Habits of Thought

Certain habits of thought also need to be fostered in connection with a culture of learning, often at odds with current society’s tendencies – three will be mentioned.  It is clear that society increasingly speaks with slogans.  To be able to analyze yet not reduce, to ponder and not dwell, to categorize but not compartmentalize are essential to form full and complex thoughts required of a learning mode.  To take science and religion as an example, there seems to be an endless quest to describe each of these vast systems using fewer and fewer words accompanied by clichéd pictures.  “Science flies you to the moon while religion flies you into a building” is one rather amusing one.  What is actually learned from this statement?

Society also breeds false dichotomies – many of which have already been mentioned: science vs religion, study vs action, individual vs collective, material vs spiritual, action vs reflection, mind vs heart, “us” vs “them”, etc.  They are all manifestations of fragmented thought, harmful to a culture of learning that seeks to understand the interconnectedness of all things.  Many stem from the general false dichotomy between being and doing.  These are two mutually informing aspects of one coherent human being;  an individual personally develops through service, and gains the impulse to serve through personal growth.

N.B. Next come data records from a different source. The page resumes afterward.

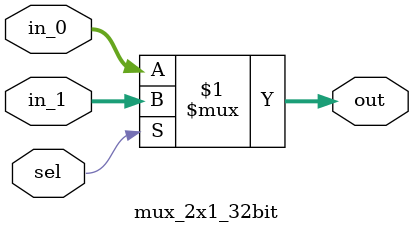
<source format=v>
module mux_2x1_32bit (out, in_0, in_1, sel);
	
input  [31:0] in_0, in_1;
input   sel;
output [31:0] out;
	
parameter delay = 0;
	
assign #(delay*1000) out = (sel)? in_1 : in_0;
	
endmodule
</source>
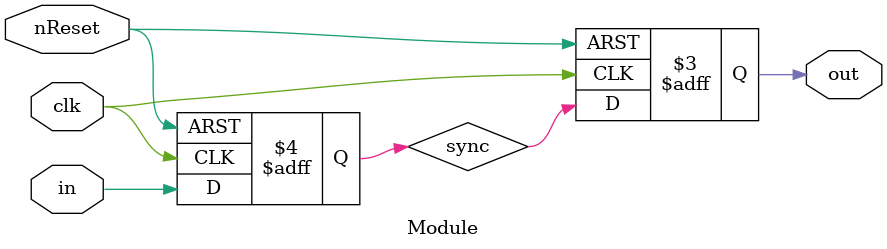
<source format=sv>
module Module (
    input clk,
    input nReset,

    input in,

    output logic out
);

  logic sync;

  always_ff @(posedge clk, negedge nReset) begin
    if (!nReset) begin
      sync <= 0;
      out  <= 0;
    end else begin
      sync <= in;
      out  <= sync;
    end
  end

endmodule

</source>
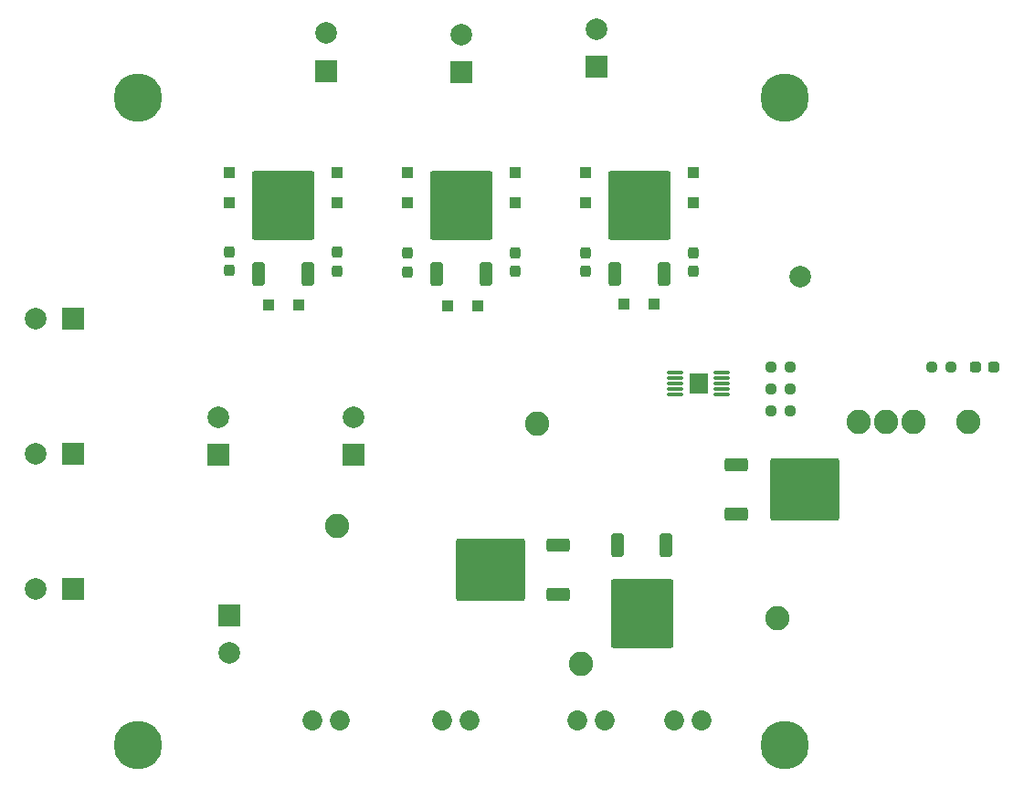
<source format=gbr>
%TF.GenerationSoftware,KiCad,Pcbnew,7.0.1-0*%
%TF.CreationDate,2023-05-23T14:08:40+09:00*%
%TF.ProjectId,Transformation,5472616e-7366-46f7-926d-6174696f6e2e,rev?*%
%TF.SameCoordinates,Original*%
%TF.FileFunction,Soldermask,Top*%
%TF.FilePolarity,Negative*%
%FSLAX46Y46*%
G04 Gerber Fmt 4.6, Leading zero omitted, Abs format (unit mm)*
G04 Created by KiCad (PCBNEW 7.0.1-0) date 2023-05-23 14:08:40*
%MOMM*%
%LPD*%
G01*
G04 APERTURE LIST*
G04 Aperture macros list*
%AMRoundRect*
0 Rectangle with rounded corners*
0 $1 Rounding radius*
0 $2 $3 $4 $5 $6 $7 $8 $9 X,Y pos of 4 corners*
0 Add a 4 corners polygon primitive as box body*
4,1,4,$2,$3,$4,$5,$6,$7,$8,$9,$2,$3,0*
0 Add four circle primitives for the rounded corners*
1,1,$1+$1,$2,$3*
1,1,$1+$1,$4,$5*
1,1,$1+$1,$6,$7*
1,1,$1+$1,$8,$9*
0 Add four rect primitives between the rounded corners*
20,1,$1+$1,$2,$3,$4,$5,0*
20,1,$1+$1,$4,$5,$6,$7,0*
20,1,$1+$1,$6,$7,$8,$9,0*
20,1,$1+$1,$8,$9,$2,$3,0*%
G04 Aperture macros list end*
%ADD10RoundRect,0.237500X0.237500X-0.300000X0.237500X0.300000X-0.237500X0.300000X-0.237500X-0.300000X0*%
%ADD11RoundRect,0.250000X-0.350000X0.850000X-0.350000X-0.850000X0.350000X-0.850000X0.350000X0.850000X0*%
%ADD12RoundRect,0.249997X-2.650003X2.950003X-2.650003X-2.950003X2.650003X-2.950003X2.650003X2.950003X0*%
%ADD13RoundRect,0.237500X0.287500X0.237500X-0.287500X0.237500X-0.287500X-0.237500X0.287500X-0.237500X0*%
%ADD14RoundRect,0.250000X-0.850000X-0.350000X0.850000X-0.350000X0.850000X0.350000X-0.850000X0.350000X0*%
%ADD15RoundRect,0.249997X-2.950003X-2.650003X2.950003X-2.650003X2.950003X2.650003X-2.950003X2.650003X0*%
%ADD16R,2.000000X2.000000*%
%ADD17C,2.000000*%
%ADD18RoundRect,0.250000X0.350000X-0.850000X0.350000X0.850000X-0.350000X0.850000X-0.350000X-0.850000X0*%
%ADD19RoundRect,0.249997X2.650003X-2.950003X2.650003X2.950003X-2.650003X2.950003X-2.650003X-2.950003X0*%
%ADD20C,2.250000*%
%ADD21C,4.500000*%
%ADD22RoundRect,0.250000X0.850000X0.350000X-0.850000X0.350000X-0.850000X-0.350000X0.850000X-0.350000X0*%
%ADD23RoundRect,0.249997X2.950003X2.650003X-2.950003X2.650003X-2.950003X-2.650003X2.950003X-2.650003X0*%
%ADD24RoundRect,0.237500X-0.250000X-0.237500X0.250000X-0.237500X0.250000X0.237500X-0.250000X0.237500X0*%
%ADD25C,1.853200*%
%ADD26RoundRect,0.250000X0.300000X-0.300000X0.300000X0.300000X-0.300000X0.300000X-0.300000X-0.300000X0*%
%ADD27RoundRect,0.237500X0.250000X0.237500X-0.250000X0.237500X-0.250000X-0.237500X0.250000X-0.237500X0*%
%ADD28RoundRect,0.250000X-0.300000X0.300000X-0.300000X-0.300000X0.300000X-0.300000X0.300000X0.300000X0*%
%ADD29RoundRect,0.250000X-0.300000X-0.300000X0.300000X-0.300000X0.300000X0.300000X-0.300000X0.300000X0*%
%ADD30RoundRect,0.075000X0.662500X0.075000X-0.662500X0.075000X-0.662500X-0.075000X0.662500X-0.075000X0*%
%ADD31R,1.730000X1.980000*%
G04 APERTURE END LIST*
D10*
%TO.C,C9*%
X167100492Y-87044344D03*
X167100492Y-85319344D03*
%TD*%
%TO.C,C6*%
X150600492Y-87034344D03*
X150600492Y-85309344D03*
%TD*%
%TO.C,C5*%
X140600492Y-87071844D03*
X140600492Y-85346844D03*
%TD*%
%TO.C,C4*%
X157100492Y-87044344D03*
X157100492Y-85319344D03*
%TD*%
%TO.C,C3*%
X124100492Y-86959344D03*
X124100492Y-85234344D03*
%TD*%
%TO.C,C2*%
X134100492Y-86996844D03*
X134100492Y-85271844D03*
%TD*%
D11*
%TO.C,Q2*%
X164600492Y-112449344D03*
D12*
X162320492Y-118749344D03*
D11*
X160040492Y-112449344D03*
%TD*%
D13*
%TO.C,D10*%
X194975492Y-95949344D03*
X193225492Y-95949344D03*
%TD*%
D14*
%TO.C,Q1*%
X171100492Y-104949344D03*
D15*
X177400492Y-107229344D03*
D14*
X171100492Y-109509344D03*
%TD*%
D16*
%TO.C,C14*%
X109600492Y-116449344D03*
D17*
X106100492Y-116449344D03*
%TD*%
D18*
%TO.C,U3*%
X159820492Y-87259344D03*
D19*
X162100492Y-80959344D03*
D18*
X164380492Y-87259344D03*
%TD*%
D16*
%TO.C,C8*%
X158100492Y-68067021D03*
D17*
X158100492Y-64567021D03*
%TD*%
D18*
%TO.C,U1*%
X126795492Y-87259344D03*
D19*
X129075492Y-80959344D03*
D18*
X131355492Y-87259344D03*
%TD*%
D20*
%TO.C,TP3*%
X152600492Y-101149344D03*
%TD*%
%TO.C,TP4*%
X156700492Y-123449344D03*
%TD*%
%TO.C,TP5*%
X174850492Y-119199344D03*
%TD*%
D21*
%TO.C,REF\u002A\u002A*%
X175600492Y-130949344D03*
%TD*%
D22*
%TO.C,Q3*%
X154600492Y-117009344D03*
D23*
X148300492Y-114729344D03*
D22*
X154600492Y-112449344D03*
%TD*%
D24*
%TO.C,R3*%
X189187992Y-95949344D03*
X191012992Y-95949344D03*
%TD*%
D16*
%TO.C,C15*%
X124100492Y-118949344D03*
D17*
X124100492Y-122449344D03*
%TD*%
D25*
%TO.C,J3*%
X156330492Y-128639344D03*
X158870492Y-128639344D03*
%TD*%
D16*
%TO.C,C7*%
X145600492Y-68567021D03*
D17*
X145600492Y-65067021D03*
%TD*%
D26*
%TO.C,D2*%
X124100492Y-80674344D03*
X124100492Y-77874344D03*
%TD*%
%TO.C,D5*%
X140600492Y-80674344D03*
X140600492Y-77874344D03*
%TD*%
D25*
%TO.C,J4*%
X165330492Y-128639344D03*
X167870492Y-128639344D03*
%TD*%
D27*
%TO.C,R4*%
X176100492Y-97949344D03*
X174275492Y-97949344D03*
%TD*%
D16*
%TO.C,C1*%
X133100492Y-68449344D03*
D17*
X133100492Y-64949344D03*
%TD*%
D25*
%TO.C,J1*%
X131830492Y-128639344D03*
X134370492Y-128639344D03*
%TD*%
D28*
%TO.C,D4*%
X150600492Y-77874344D03*
X150600492Y-80674344D03*
%TD*%
D26*
%TO.C,D3*%
X157100492Y-80674344D03*
X157100492Y-77874344D03*
%TD*%
D25*
%TO.C,J2*%
X143830492Y-128639344D03*
X146370492Y-128639344D03*
%TD*%
D28*
%TO.C,D1*%
X134100492Y-77874344D03*
X134100492Y-80674344D03*
%TD*%
D16*
%TO.C,C11*%
X109600492Y-103949344D03*
D17*
X106100492Y-103949344D03*
%TD*%
D28*
%TO.C,D6*%
X167100492Y-77874344D03*
X167100492Y-80674344D03*
%TD*%
D20*
%TO.C,TP2*%
X134100492Y-110649344D03*
%TD*%
D16*
%TO.C,C13*%
X123100492Y-104067021D03*
D17*
X123100492Y-100567021D03*
%TD*%
D20*
%TO.C,SW1*%
X192600492Y-100949344D03*
X187520492Y-100949344D03*
X184980492Y-100949344D03*
X182440492Y-100949344D03*
%TD*%
D17*
%TO.C,TP1*%
X177000492Y-87549344D03*
%TD*%
D21*
%TO.C,REF\u002A\u002A*%
X115600492Y-130949344D03*
%TD*%
D29*
%TO.C,D7*%
X127700492Y-90134344D03*
X130500492Y-90134344D03*
%TD*%
D18*
%TO.C,U2*%
X143320492Y-87249344D03*
D19*
X145600492Y-80949344D03*
D18*
X147880492Y-87249344D03*
%TD*%
D21*
%TO.C,REF\u002A\u002A*%
X115600492Y-70949344D03*
%TD*%
D29*
%TO.C,D8*%
X144300492Y-90209344D03*
X147100492Y-90209344D03*
%TD*%
D16*
%TO.C,C12*%
X135600492Y-104067021D03*
D17*
X135600492Y-100567021D03*
%TD*%
D27*
%TO.C,R1*%
X176100492Y-99949344D03*
X174275492Y-99949344D03*
%TD*%
D29*
%TO.C,D9*%
X160700492Y-90059344D03*
X163500492Y-90059344D03*
%TD*%
D30*
%TO.C,U4*%
X169762992Y-98449344D03*
X169762992Y-97949344D03*
X169762992Y-97449344D03*
X169762992Y-96949344D03*
X169762992Y-96449344D03*
X165437992Y-96449344D03*
X165437992Y-96949344D03*
X165437992Y-97449344D03*
X165437992Y-97949344D03*
X165437992Y-98449344D03*
D31*
X167600492Y-97449344D03*
%TD*%
D24*
%TO.C,R2*%
X174275492Y-95949344D03*
X176100492Y-95949344D03*
%TD*%
D21*
%TO.C,REF\u002A\u002A*%
X175600492Y-70949344D03*
%TD*%
D16*
%TO.C,C10*%
X109600492Y-91449344D03*
D17*
X106100492Y-91449344D03*
%TD*%
M02*

</source>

And thinking in terms of process, as oppose to society’s end-point oriented value system characterized by punctuated events, short-term vision, and instant gratification, is crucial in understanding that learning is a process that will proceed over time, will evolve in an organic fashion, will require sustained and long-term action and vision, and will never reach a definite conclusion.    Regardless of if current society has forgotten this fact, science and religion are both characterized  historical process, whether progressive unfoldment of revelation or progressive development of disease treatment.